The applicant association claims that its dissolution constitutes an unjustified interference with its freedom of association.
The Commission notes, firstly, that the applicant is a non-governmental organisation which is capable of holding and exercising the right to freedom of association (see No 8652/79 Dec 15.10.81, DR 26 p 89 and. mutatis mutandis, No 7805/77, Dec 5 5 79, D R 16 p 68).
On the question whether Article 11 of the Convention guarantees a right to legal personality, the Commission recalls that the same issue was left unresolved in Application No 14223/88, cited by the Government.
However, the Commission observes that in the present case the applicant was dissolved by virtue of domestic court decisions and, as a result of its dissolution and in contrast to the association in the above-mentioned application - no longer carries on any activity, at least in Portugal. Therefore, the dissolution constituted an interference in the applicant's exercise of its right to freedom of association (see No 8652/79, referred to above).
The interference in this case was based, as far as the second ground for dissolution was concerned, on Articles 158-A. 182 and 280 of the Civil Code, so that it was prescribed by law" within the meaning of paragraph 2 of Article 11 of the Convention However, as regards the first ground for dissolution, the Commission considers that it is not necessary to examine whether Article 13 para 2 of Decree Law No 594/74 could also provide a legal basis for the interference in question.
As regards the legitimacy of the aim pursued, the Commission finds that it could be considered that the aim of dissolving the applicant association was to prevent disorder, as the Supreme Court recalled in its 6 October 1993 judgment.
As for whether the measure was necessary in a democratic society, the Commission recalls that this implies the existence of a "pressing social need" and that the States have a certain margin of appreciation in this field (see Eur Court H R , Handyside judgment of 7 December 1976, Series A no 24, p 22, para 48).
In this context, the Commission notes that a large number of the provisions of the applicant association's Memorandum were held to be contrary to the law and to public policy. Admittedly, the applicant association disputes these findings, but that is a question of interpretation of domestic law and the Commission cannot substitute its judgment m this field for that of the domestic courts. Its exclusive task is to examine whether the disputed measures were compatible with the requirements of the Convention and, in particular, whether the grounds on which the domestic courts took those decisions are relevant and sufficient in relation to the criteria set out in Article 11 of the Convention.

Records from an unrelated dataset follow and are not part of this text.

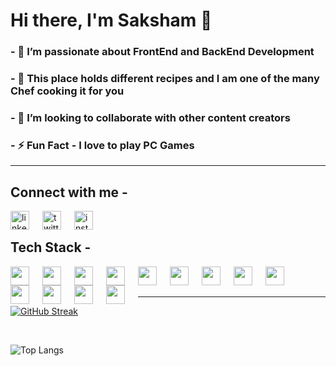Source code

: # Hi there, I'm Saksham 👋

###  - 🔭 I’m passionate about FrontEnd and BackEnd Development
###  - 🍛 This place holds different recipes and I am one of the many Chef cooking it for you
###  - 👯 I’m looking to collaborate with other content creators
###  - ⚡ Fun Fact - I love to play PC Games
<hr/>

## Connect with me - 
  [<img alt="linkedin" align="left" width="30px" style="padding-right:18px;" src="https://cdn.jsdelivr.net/gh/devicons/devicon/icons/linkedin/linkedin-original.svg"/>][linkedin]
  [<img alt="twitter" align="left" width="30px" style="padding-right:18px;" src="https://cdn.jsdelivr.net/gh/devicons/devicon/icons/twitter/twitter-original.svg"/>][twitter]
  [<img alt="instagram" align="left" width="30px" style="padding-right:18px;" src="https://cdn.cdnlogo.com/logos/i/4/instagram.svg"/>][instagram]
  <br/>
  
<h2> Tech Stack -</h2> 

   [<img align="left" width="30px" style="padding-right:18px;" src="https://cdn.jsdelivr.net/gh/devicons/devicon/icons/c/c-original.svg"/>][c]
   
   [<img align="left" width="30px" style="padding-right:18px;" src="https://cdn.jsdelivr.net/gh/devicons/devicon/icons/cplusplus/cplusplus-original.svg"/>][cpp]
   
   [<img align="left" width="30px" style="padding-right:18px;" src="https://cdn.jsdelivr.net/gh/devicons/devicon/icons/html5/html5-original.svg"/>][html]
   
   [<img align="left" width="30px" style="padding-right:18px;" src="https://cdn.jsdelivr.net/gh/devicons/devicon/icons/css3/css3-original.svg"/>][css]
   
   [<img align="left" width="30px" style="padding-right:18px;" src="https://cdn.jsdelivr.net/gh/devicons/devicon/icons/javascript/javascript-original.svg"/>][js]
   
   [<img align="left" width="30px" style="padding-right:18px;" src="https://cdn.jsdelivr.net/gh/devicons/devicon/icons/bootstrap/bootstrap-original.svg"/>][bootstrap]
   
   [<img align="left" width="30px" style="padding-right:18px;" src="https://cdn.jsdelivr.net/gh/devicons/devicon/icons/react/react-original.svg"/>][react]
   
   [<img align="left" width="30px" style="padding-right:18px;" src="https://cdn.jsdelivr.net/gh/devicons/devicon/icons/nodejs/nodejs-original.svg"/>][nodejs]
   
   [<img align="left" width="30px" style="padding-right:18px;" src="https://cdn.jsdelivr.net/gh/devicons/devicon/icons/express/express-original.svg"/>][expressjs]
   
   [<img align="left" width="30px" style="padding-right:18px;" src="https://cdn.jsdelivr.net/gh/devicons/devicon/icons/mongodb/mongodb-original.svg"/>][mongodb]
   
   [<img align="left" width="30px" style="padding-right:18px;" src="https://cdn.jsdelivr.net/gh/devicons/devicon/icons/redux/redux-original.svg"/>][redux]
   
   [<img align="left" width="30px" style="padding-right:18px;" src="https://cdn.jsdelivr.net/gh/devicons/devicon/icons/git/git-original.svg"/>][git]
   
   [<img align="left" width="30px" style="padding-right:18px;" src="https://cdn.jsdelivr.net/gh/devicons/devicon/icons/github/github-original.svg"/>][github]
   
   <br/><br/>
   <hr/>
   
   <!-- ![Fantom's GitHub stats](https://github-readme-stats.vercel.app/api?username=FantomDX316&show_icons=true&theme=radical)
    <br/> -->
    
   [![GitHub Streak](https://streak-stats.demolab.com/?user=FantomDX316&theme=dark)](https://git.io/streak-stats)
   
   <br/>
   
   ![Top Langs](https://github-readme-stats.vercel.app/api/top-langs/?username=anuraghazra&layout=compact)
   
   
   [linkedin]:https://www.linkedin.com/in/saksham-kothari-927568216/
   [twitter]:https://twitter.com/sakshamyash
   [instagram]:https://www.instagram.com/sakshamyash/
   [c]:https://www.cprogramming.com/
   [cpp]:https://isocpp.org/
   [html]:https://html.com/
   [css]:https://www.css3.com/
   [js]:https://www.javascript.com/
   [bootstrap]:https://getbootstrap.com/
   [react]:https://reactjs.org/
   [nodejs]:https://nodejs.org/en/about/
   [expressjs]:https://expressjs.com/
   [mongodb]:https://www.mongodb.com/docs/manual/core/document/
   [redux]:https://redux.js.org/
   [git]:https://git-scm.com/doc
   [github]:https://github.com/FantomDX316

In this regard, the Commission notes that it follows from the applicant association's aim as defined in its Memorandum that it claims the power to award medals, honours and titles under what it calls "the revived monarchial laws". The Commission observes that the applicant association is thus claiming prerogatives which are normally the exclusive domain of States. Further, the association intends to carry out this activity under the provisions of the Monarchial Constitution of 1838, without taking account of the present Constitution of Portugal.

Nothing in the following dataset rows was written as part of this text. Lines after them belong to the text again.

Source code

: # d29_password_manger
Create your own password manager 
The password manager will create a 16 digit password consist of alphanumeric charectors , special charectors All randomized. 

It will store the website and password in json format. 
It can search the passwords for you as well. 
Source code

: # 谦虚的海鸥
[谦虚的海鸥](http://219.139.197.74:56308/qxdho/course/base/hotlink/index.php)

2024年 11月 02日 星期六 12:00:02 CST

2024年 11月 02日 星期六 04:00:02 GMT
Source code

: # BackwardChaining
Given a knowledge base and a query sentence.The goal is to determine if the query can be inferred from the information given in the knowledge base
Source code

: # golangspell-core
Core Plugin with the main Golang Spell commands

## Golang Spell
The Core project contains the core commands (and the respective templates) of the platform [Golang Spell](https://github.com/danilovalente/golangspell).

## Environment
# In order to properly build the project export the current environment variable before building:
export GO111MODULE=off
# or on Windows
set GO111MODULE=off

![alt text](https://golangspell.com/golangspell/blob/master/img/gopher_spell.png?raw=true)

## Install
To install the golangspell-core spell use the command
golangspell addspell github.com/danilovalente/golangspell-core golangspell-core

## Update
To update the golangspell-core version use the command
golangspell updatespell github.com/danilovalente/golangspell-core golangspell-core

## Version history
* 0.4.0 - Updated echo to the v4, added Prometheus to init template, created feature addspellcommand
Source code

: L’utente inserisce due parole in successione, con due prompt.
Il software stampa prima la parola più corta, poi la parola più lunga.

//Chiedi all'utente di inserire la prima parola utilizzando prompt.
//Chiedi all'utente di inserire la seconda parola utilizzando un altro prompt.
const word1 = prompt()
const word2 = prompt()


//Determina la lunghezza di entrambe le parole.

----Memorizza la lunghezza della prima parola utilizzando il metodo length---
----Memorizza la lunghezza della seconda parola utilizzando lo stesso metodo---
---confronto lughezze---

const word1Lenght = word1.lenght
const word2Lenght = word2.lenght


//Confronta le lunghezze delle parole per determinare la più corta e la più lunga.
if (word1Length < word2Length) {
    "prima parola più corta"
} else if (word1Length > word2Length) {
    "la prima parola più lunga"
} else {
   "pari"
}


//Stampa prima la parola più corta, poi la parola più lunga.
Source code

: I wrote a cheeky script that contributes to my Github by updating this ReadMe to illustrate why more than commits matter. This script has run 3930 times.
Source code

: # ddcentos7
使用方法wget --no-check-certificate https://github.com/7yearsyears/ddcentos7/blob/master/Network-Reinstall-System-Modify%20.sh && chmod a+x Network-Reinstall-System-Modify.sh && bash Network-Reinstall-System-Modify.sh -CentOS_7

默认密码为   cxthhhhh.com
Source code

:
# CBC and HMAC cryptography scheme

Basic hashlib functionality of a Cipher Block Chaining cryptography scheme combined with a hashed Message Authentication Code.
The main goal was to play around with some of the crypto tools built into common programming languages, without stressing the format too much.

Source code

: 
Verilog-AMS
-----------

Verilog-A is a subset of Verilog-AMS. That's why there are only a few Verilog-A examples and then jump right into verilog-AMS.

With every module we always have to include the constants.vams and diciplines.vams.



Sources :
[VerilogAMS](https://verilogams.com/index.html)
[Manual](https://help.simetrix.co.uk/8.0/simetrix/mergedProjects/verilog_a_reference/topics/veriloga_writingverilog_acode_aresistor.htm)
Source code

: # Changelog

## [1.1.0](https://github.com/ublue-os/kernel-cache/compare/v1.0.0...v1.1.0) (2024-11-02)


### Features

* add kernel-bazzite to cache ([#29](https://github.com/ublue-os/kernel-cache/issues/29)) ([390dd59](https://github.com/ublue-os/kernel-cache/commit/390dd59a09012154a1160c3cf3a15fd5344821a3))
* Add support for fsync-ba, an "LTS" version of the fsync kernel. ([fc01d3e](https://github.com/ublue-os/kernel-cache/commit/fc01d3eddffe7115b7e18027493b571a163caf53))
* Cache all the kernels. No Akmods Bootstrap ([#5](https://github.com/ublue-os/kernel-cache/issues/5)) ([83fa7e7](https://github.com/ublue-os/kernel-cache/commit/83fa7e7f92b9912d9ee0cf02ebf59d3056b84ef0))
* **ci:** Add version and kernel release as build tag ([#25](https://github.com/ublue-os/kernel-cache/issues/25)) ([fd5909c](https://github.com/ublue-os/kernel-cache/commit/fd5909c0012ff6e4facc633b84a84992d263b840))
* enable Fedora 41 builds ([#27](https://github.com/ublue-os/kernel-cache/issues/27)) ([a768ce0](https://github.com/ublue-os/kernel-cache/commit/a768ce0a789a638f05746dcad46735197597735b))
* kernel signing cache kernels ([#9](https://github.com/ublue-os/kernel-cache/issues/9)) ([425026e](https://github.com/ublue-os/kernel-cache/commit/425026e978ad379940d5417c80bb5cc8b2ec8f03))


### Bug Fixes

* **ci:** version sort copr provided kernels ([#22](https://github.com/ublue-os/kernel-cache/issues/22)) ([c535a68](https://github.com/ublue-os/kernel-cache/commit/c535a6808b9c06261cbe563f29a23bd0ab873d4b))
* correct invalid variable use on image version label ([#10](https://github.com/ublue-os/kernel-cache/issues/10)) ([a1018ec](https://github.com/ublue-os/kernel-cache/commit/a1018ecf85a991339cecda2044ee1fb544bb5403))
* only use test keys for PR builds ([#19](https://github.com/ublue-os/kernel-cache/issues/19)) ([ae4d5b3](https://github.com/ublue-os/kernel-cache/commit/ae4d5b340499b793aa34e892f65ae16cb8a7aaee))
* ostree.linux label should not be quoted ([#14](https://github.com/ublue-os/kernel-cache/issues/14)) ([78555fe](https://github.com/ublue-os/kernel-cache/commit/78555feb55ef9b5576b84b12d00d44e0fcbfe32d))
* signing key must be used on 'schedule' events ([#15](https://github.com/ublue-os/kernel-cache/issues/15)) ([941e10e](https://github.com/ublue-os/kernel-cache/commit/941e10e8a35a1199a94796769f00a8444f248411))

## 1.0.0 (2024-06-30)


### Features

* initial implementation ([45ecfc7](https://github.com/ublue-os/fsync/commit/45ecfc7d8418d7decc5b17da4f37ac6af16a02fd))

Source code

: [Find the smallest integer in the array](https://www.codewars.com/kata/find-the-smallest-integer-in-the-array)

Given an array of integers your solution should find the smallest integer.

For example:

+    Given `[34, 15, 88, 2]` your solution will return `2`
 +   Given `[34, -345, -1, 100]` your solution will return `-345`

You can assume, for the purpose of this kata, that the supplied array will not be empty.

The Commission considers that such an aim cannot be considered as compatible with Portuguese public policy.
Taking into consideration the grounds on which the domestic courts based their decisions, in particular those given by the Supreme Court in its judgment of 6 October 1993, and m view of the applicant association's aim as defined by its Memorandum, the Commission considers that the disputed dissolution could also be considered as necessary in a democratic society, taking account of the margin of appreciation which States have in this field.
It follows that there is no appearance of a violation of Article 11 of the Convention and the application must therefore be dismissed as manifestly ill founded.